Your objective: Please transcribe the lines below character for character, leaving the pictures out of your answer.

*** Opening Extracted data ***

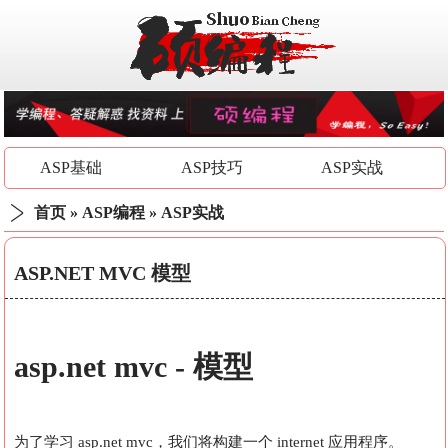
ASP基础
ASP技巧
ASP实战
首页
»
ASP编程
»
ASP实战
ASP.NET MVC 模型
asp.net mvc
- 模型
为了学习 asp.net mvc，我们将构建一个 internet 应用程序。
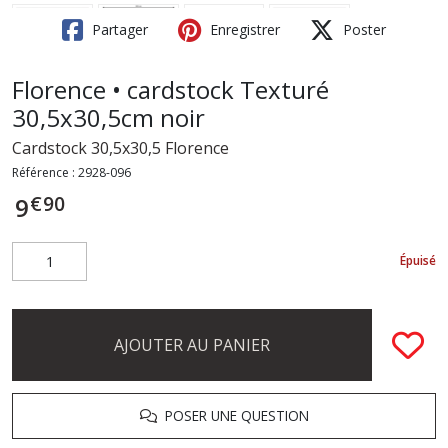
Partager
Enregistrer
Poster
Florence • cardstock Texturé
30,5x30,5cm noir
Cardstock 30,5x30,5 Florence
Référence :
2928-096
€
90
9
Épuisé
AJOUTER AU PANIER
POSER UNE QUESTION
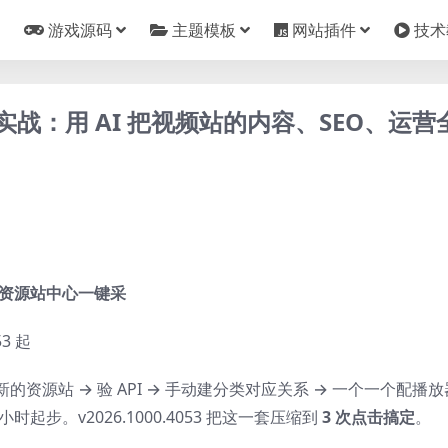
游戏源码
主题模板
网站插件
技术
件实战：用 AI 把视频站的内容、SEO、运营
资源站中心一键采
53 起
的资源站 → 验
API
→ 手动建分类对应关系 → 一个一个配播放
起步。v2026.1000.4053 把这一套压缩到
3 次点击搞定
。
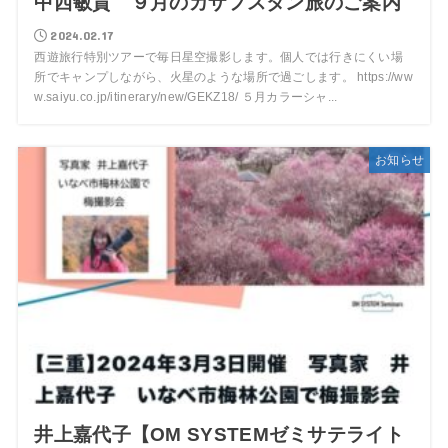
中西敏貴 ９月のカザフスタン旅のご案内
2024.02.17
西遊旅行特別ツアーで毎日星空撮影します。個人では行きにくい場
所でキャンプしながら、火星のような場所で過ごします。 https://ww
w.saiyu.co.jp/itinerary/new/GEKZ18/ ５月カラーシャ...
お知らせ
井上嘉代子【OM SYSTEMゼミサテライト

*** Closing Extracted data ***

Answer to this task:
ASP基础
ASP技巧
ASP实战
首页
»
ASP编程
»
ASP实战
ASP.NET MVC 模型
asp.net mvc
- 模型
为了学习 asp.net mvc，我们将构建一个 internet 应用程序。
Partager
Enregistrer
Poster
Florence • cardstock Texturé
30,5x30,5cm noir
Cardstock 30,5x30,5 Florence
Référence :
2928-096
€
90
9
Épuisé
AJOUTER AU PANIER
POSER UNE QUESTION
游戏源码
主题模板
网站插件
技术
件实战：用 AI 把视频站的内容、SEO、运营
资源站中心一键采
53 起
的资源站 → 验
API
→ 手动建分类对应关系 → 一个一个配播放
起步。v2026.1000.4053 把这一套压缩到
3 次点击搞定
。
中西敏貴 ９月のカザフスタン旅のご案内
2024.02.17
西遊旅行特別ツアーで毎日星空撮影します。個人では行きにくい場
所でキャンプしながら、火星のような場所で過ごします。 https://ww
w.saiyu.co.jp/itinerary/new/GEKZ18/ ５月カラーシャ...
お知らせ
井上嘉代子【OM SYSTEMゼミサテライト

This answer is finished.